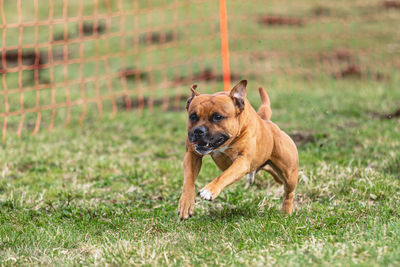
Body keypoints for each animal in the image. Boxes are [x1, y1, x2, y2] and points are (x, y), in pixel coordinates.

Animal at [177, 80, 296, 221]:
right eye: (193, 116)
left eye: (217, 117)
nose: (198, 131)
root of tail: (268, 123)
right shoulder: (192, 155)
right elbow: (189, 180)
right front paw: (186, 203)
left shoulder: (242, 161)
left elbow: (225, 175)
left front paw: (209, 190)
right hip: (264, 166)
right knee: (270, 171)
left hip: (289, 174)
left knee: (289, 192)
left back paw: (286, 212)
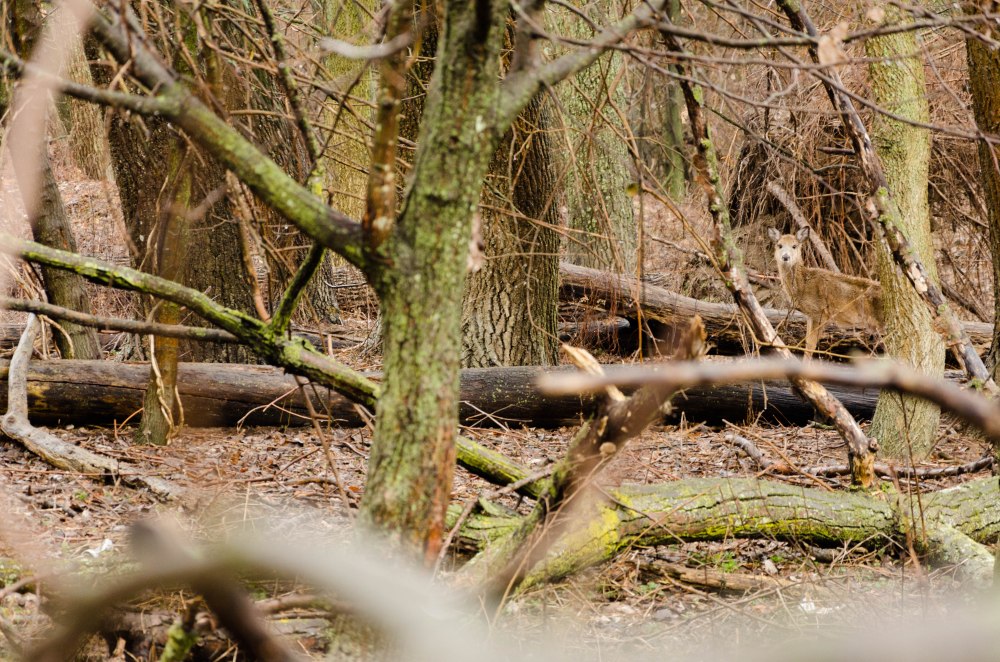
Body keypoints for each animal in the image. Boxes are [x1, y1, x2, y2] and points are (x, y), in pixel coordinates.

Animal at [767, 227, 882, 359]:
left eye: (794, 246)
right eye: (779, 245)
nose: (785, 257)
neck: (804, 285)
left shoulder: (820, 313)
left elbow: (811, 345)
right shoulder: (810, 315)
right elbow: (807, 342)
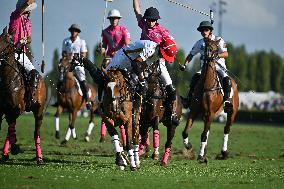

What to produce
From the line that contains "right elbow: (189, 180)" to the end of the listing, give every line again exactly as written. Leave the pictures out.

Answer box
right elbow: (189, 180)
right front paw: (186, 203)
left shoulder: (242, 161)
left elbow: (225, 175)
left front paw: (209, 190)
right hip: (264, 166)
right knee: (270, 171)
left hip: (289, 174)
left knee: (289, 192)
left back paw: (286, 212)
Body keypoints for each animal in the image. Boxes are [x1, y1, x2, y2] and points are (x, y), in pixel coordinates.

Animal at [767, 227, 882, 359]:
left eye: (794, 246)
right eye: (779, 245)
nose: (785, 257)
neck: (804, 285)
left shoulder: (820, 313)
left elbow: (811, 345)
right shoulder: (810, 315)
right elbow: (807, 342)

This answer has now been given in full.